Après avoir loué les mécanismes juridiques mis en place pour garantir l’impartialité de l’administration
publique burkinabé, le communicateur a mentionné que comme dans bien d’autres domaines de la vie
nationale, le cadre juridique de l’administration publique ne correspondrait pas à la réalité du fonctionnement
de cette administration. Ceci se traduit par une tolérance affichée à l’égard de pratiques en totale contradiction
avec l’idée d’une administration républicaine.
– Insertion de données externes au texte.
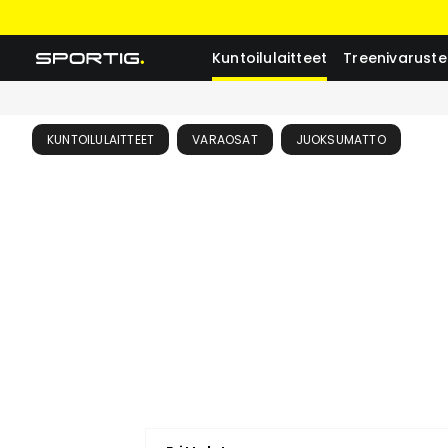
Kuntoilulaitteet
Treenivaruste
KUNTOILULAITTEET
VARAOSAT
JUOKSUMATTO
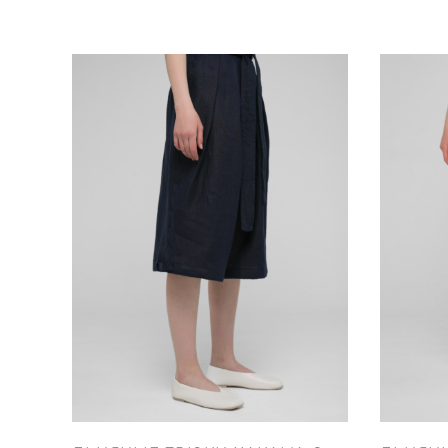
вариаций.
Опции
можно
выбрать
на
странице
товара.
Этот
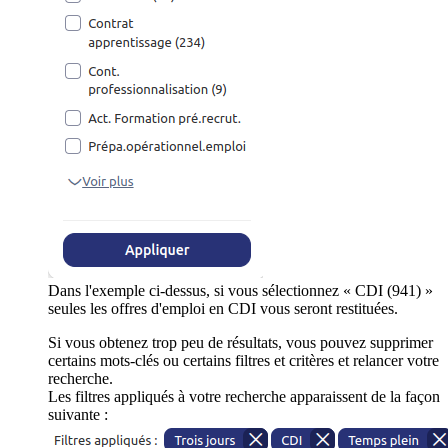
Dans l'exemple ci-dessus, si vous sélectionnez « CDI (941) »
seules les offres d'emploi en CDI vous seront restituées.
Si vous obtenez trop peu de résultats, vous pouvez supprimer
certains mots-clés ou certains filtres et critères et relancer votre
recherche.
Les filtres appliqués à votre recherche apparaissent de la façon
suivante :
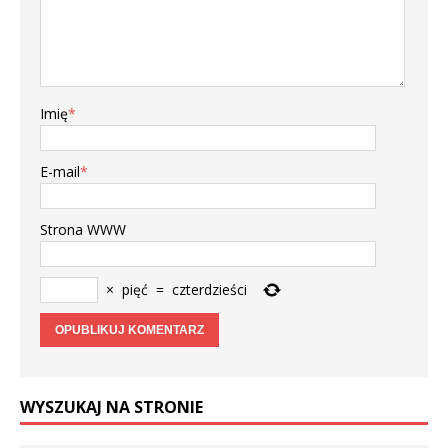
Imię
*
E-mail
*
Strona WWW
×
pięć
=
czterdzieści
WYSZUKAJ NA STRONIE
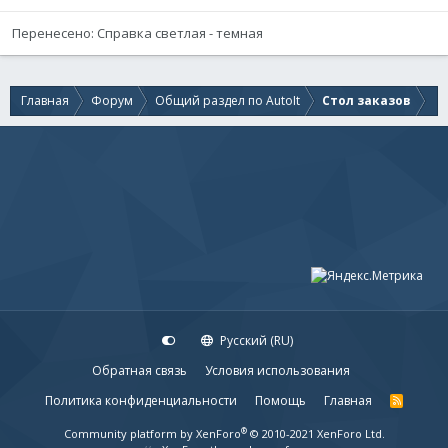
Перенесено: Cправка светлая - темная
Главная
Форум
Общий раздел по AutoIt
Стол заказов
Русский (RU)
Обратная связь
Условия использования
Политика конфиденциальности
Помощь
Главная
R
S
S
®
Community platform by XenForo
© 2010-2021 XenForo Ltd.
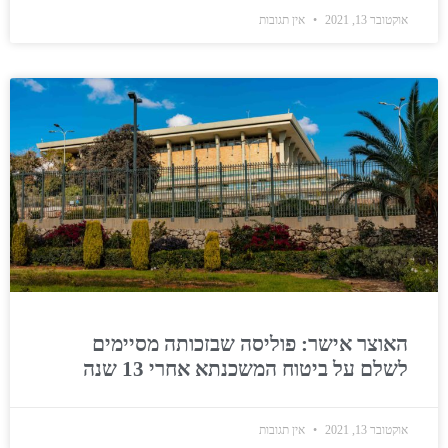
אוקטובר 13, 2021
אין תגובות
האוצר אישר: פוליסה שבזכותה מסיימים
לשלם על ביטוח המשכנתא אחרי 13 שנה
אוקטובר 13, 2021
אין תגובות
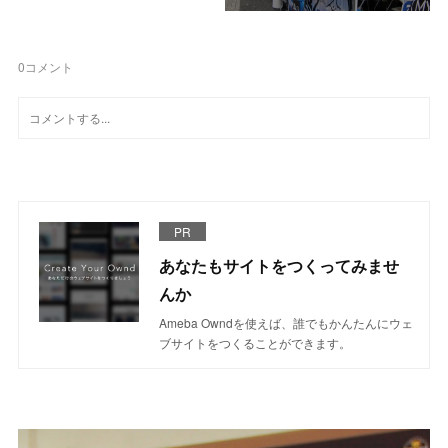
0
コメント
PR
あなたもサイトをつくってみませ
んか
Ameba Owndを使えば、誰でもかんたんにウェ
ブサイトをつくることができます。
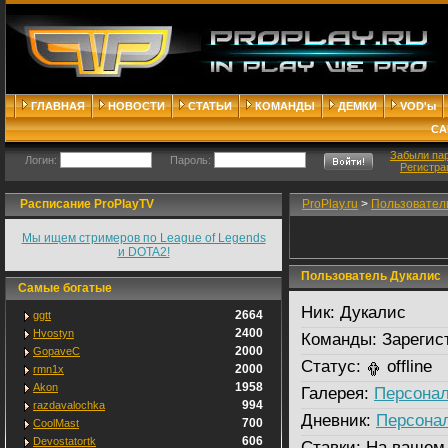
ГЛАВНАЯ
НОВОСТИ
СТАТЬИ
КОМАНДЫ
ДЕМКИ
VOD'ы
СА
Забыли па
Логин:
Пароль:
Регистра
Расписание ProPlayTV
ProPlay.ru
>
Пользовател
Мы ищем стримеров по League of Legends
и DOTA2!
Пользователь Дукалис
Самые богатые
Ник:
Дукалис
2664
ggtt
2400
Hvostyn
Команды:
Зарегис
2000
GopaveC
Статус:
offline
2000
rmn1x
1958
Akon
Галерея:
Персонал
994
razdavalochka
Дневник:
Персона
700
CoolMast
606
Devostatortk
Ставки:
На вашем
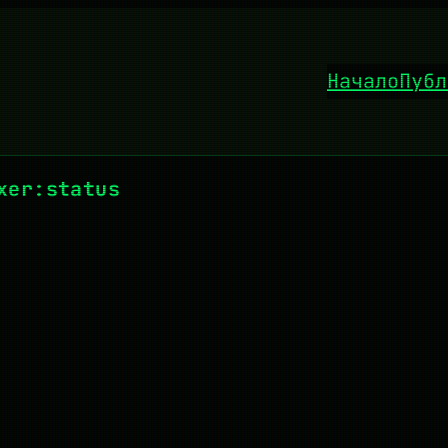
Начало
Публ
xer:status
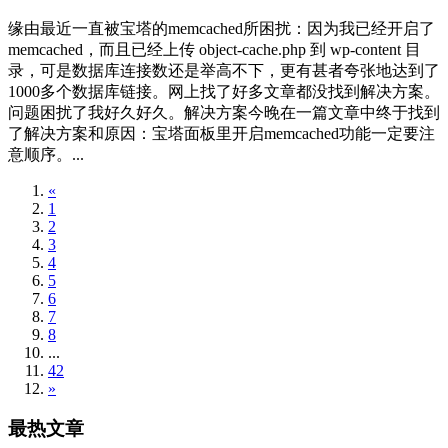
缘由最近一直被宝塔的memcached所困扰：因为我已经开启了
memcached，而且已经上传 object-cache.php 到 wp-content 目
录，可是数据库连接数还是举高不下，更有甚者夸张地达到了
1000多个数据库链接。网上找了好多文章都没找到解决方案。
问题困扰了我好久好久。解决方案今晚在一篇文章中终于找到
了解决方案和原因：宝塔面板里开启memcached功能一定要注
意顺序。...
«
1
2
3
4
5
6
7
8
...
42
»
最热文章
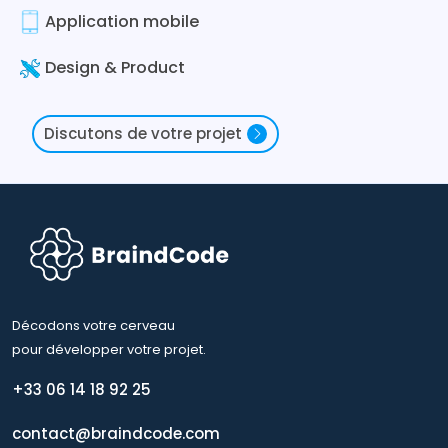
Application mobile
Design & Product
Discutons de votre projet
Décodons votre cerveau
pour développer votre projet.
+33 06 14 18 92 25
contact@braindcode.com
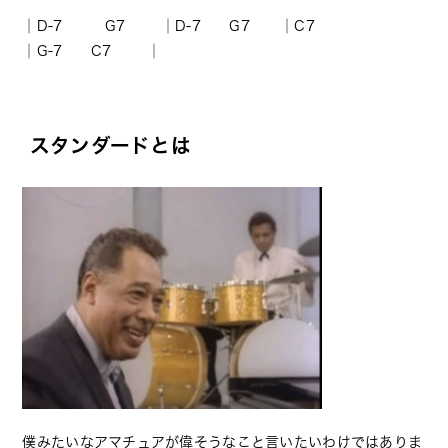
│D-7 G7 │D-7 G7 │C7
│G-7 C7 │
スタンダードとは
僕みたいなアマチュアが偉そうなこと言いたいわけではありま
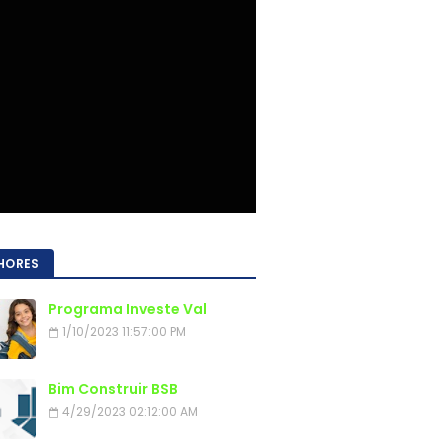
HORES
Programa Investe Val
1/10/2023 11:57:00 PM
Bim Construir BSB
4/29/2023 02:12:00 AM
Trois exemples ont été cités pour relater le laxisme devant ces pratiques ; Il s’agit du contournement du
concours comme mode d’accès aux emplois publics se manifestant par les recrutements sur mesures
nouvelles, de la création de cellules partisanes au sein des ministères et institutions de l’Etat confirmant
éloquemment la politisation de l’administration burkinabè et des discriminations dans la gestion de la carrière
des agents publics opérées dans l’accès aussi bien aux droits reconnus qu’aux postes de nomination.
IV.
Synthèse des interventions du public
Les participants ont salué le CGD pour l’initiative prise et pour la pertinence du thème choisi. Ils ont
unanimement reconnu que l’administration publique doit être neutre, non partisane ; qu’elle doit servir l’intérêt
général. Cependant, selon eux, il n’existerait pas une administration totalement apolitique mais le niveau de la
politisation de l’administration a atteint son paroxysme sous le régime de la IVème république.
3
Les discussions se sont focalisées par la suite sur la création des services structurés dans l’administration
publique. Il était question de savoir si cette création était légale ? Et si elle ne compromettrait pas la neutralité
de l’administration publique.
Il est ressorti des réponses que l’installation des services structurés n’est pas illégale puisqu’il n’existe pas de
texte l’interdisant. Cependant, une violation peut être observée dans le fonctionnement de ces services
structurés. En effet, les textes régissant l’administration publique n’autorisent pas la tenue de rencontres de
ces services structurés au sein de l’administration publique.
V.
Recommandations
Quelques recommandations ont pu être formulées au cours du dialogue :
−
Demander l’ouverture d’une enquête parlementaire sur la question de la politisation de l’administration
publique.
−
Le CGD pourrait réaliser une enquête pour détecter des cas précis pouvant servir de preuves
−
Promouvoir la neutralité et la loyauté (deux obligations exigées de tout agent public) au sein des
jeunes (futurs employés) à la base.
−
Dénoncer et lutter contre la nomination des magistrats au sein de l’Administration Publique.
−
D’interpeller les partis politiques et les organisations de la société civile à prendre leur responsabilité
en saisissant les instances judiciaires compétentes en cas de viol des textes régissant le
fonctionnement de la fonction publique.
−
Travailler pour une appropriation des textes régissant le fonctionnement de l’Administration publique
en les diffusant au sein de la population.
VI.
Conclusions et perspectives
Le dialogue démocratique fait suite à une étude de synthèse sur les grandes tendances de la vie politique
burkinabé. Il constitue un cadre d’échanges où les résultats de l’étude sont discutés. Regroupant les acteurs
de la vie politique que sont les partis politiques, les organisations de la société civile, les médias et les
citoyens ordinaires, il permet d’obtenir un large consensus autour des résultats et surtout de formuler des
recommandations consensuelles pour la consolidation de la démocratie au Burkina Faso.
A travers la mise en œuvre d’une stratégie de plaidoyer, les résultats seront portés à la connaissance des
décideurs et des citoyens en vue de les inciter à une prise en compte de ces recommandations.